* Passage to read:
※
Why colleges’ “average class size” statistics are misleading — and how to fix them
Colleges and universities often report “average class size” statistics to provide information to students, prospective students, parents, and others evaluating colleges for their academic offerings and potential fit. These statistics can take several forms. For example:
- Amherst College reports an average (mean) class size of 19.
- Harvard University reports a median class size of 12.
- Columbia University reports that 80% of classes have fewer than 20 students.
However, each of these statistics, while technically accurate, are misleading because they significantly understate the class sizes that the average student will find themselves in. That is, these metrics reported by colleges do not actually reflect what users of these statistics care about when looking up these numbers (the potential student experience). As described below, a preliminary look across a sample of national colleges and universities shows that the average class size experienced by an average student is over double what colleges report using traditionally calculated statistics.
This discrepancy is based on a subtle but key distinction between average class size and average class size experienced by a student. These metrics are not the same. In this article, I’ll draw out this distinction and why exactly the current methods are misleading, and propose a better method for measuring this statistic in a way that provides relevant information to students and prospective students. Finally, I’ll use real data to show how implementation of this method changes our measurement of average class size from top US universities.
Illustration of the problem
At first, it might seem redundant to say that larger classes have more students taking them. But this is the key of the mathematical problem with using averages with class size data. Smaller classes (however defined) have fewer seats compared to larger classes, so, on average, students will find themselves in larger classes, which comprise a greater proportion of the total seats across classes.
※
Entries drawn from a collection
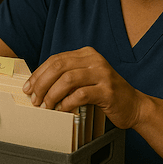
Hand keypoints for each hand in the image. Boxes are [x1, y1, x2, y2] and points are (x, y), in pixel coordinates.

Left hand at [21, 47, 143, 129]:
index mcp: (87, 54)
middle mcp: (95, 60)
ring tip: (46, 106)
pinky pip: (80, 95)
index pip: (56, 60)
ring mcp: (103, 74)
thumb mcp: (86, 79)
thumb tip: (38, 85)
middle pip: (59, 67)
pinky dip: (66, 103)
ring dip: (52, 95)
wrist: (134, 106)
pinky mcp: (107, 91)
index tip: (28, 87)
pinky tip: (61, 109)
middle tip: (34, 99)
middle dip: (42, 84)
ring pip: (67, 80)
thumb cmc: (106, 94)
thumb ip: (67, 77)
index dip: (39, 74)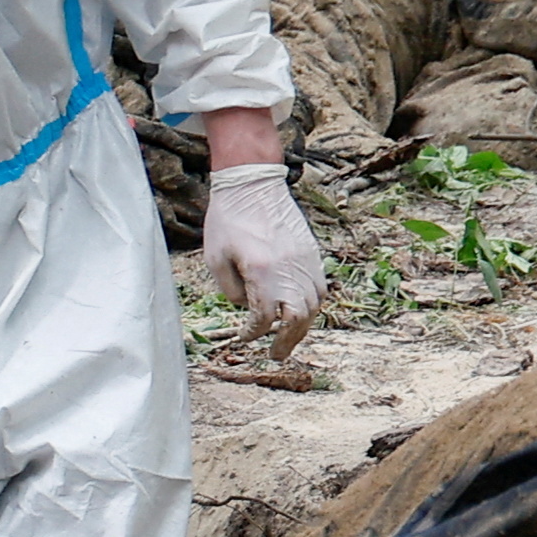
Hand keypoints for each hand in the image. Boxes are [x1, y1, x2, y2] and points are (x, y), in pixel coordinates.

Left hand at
※
* Assignment 1: Translate this sentence from the class size article into Spanish: "This discrepancy is based on a subtle but key distinction between average class size and average class size experienced by a student."
* Assignment 2: Summarize the class size article in two sentences.
The entries have no role in this exercise.

* Exercise solution 1: Esta discrepancia se basa en una distinción sutil pero clave entre el tamaño promedio de las clases y el tamaño promedio de las clases que experimenta un estudiante.

* Exercise solution 2: Colleges report class size statistics such as means, medians, or the share of classes under 20 students, and these figures, while technically accurate, significantly understate the class sizes the average student finds themselves in. The gap comes from the difference between average class size and the average class size a student experiences: larger classes hold a greater share of total seats, so students on average end up in larger classes.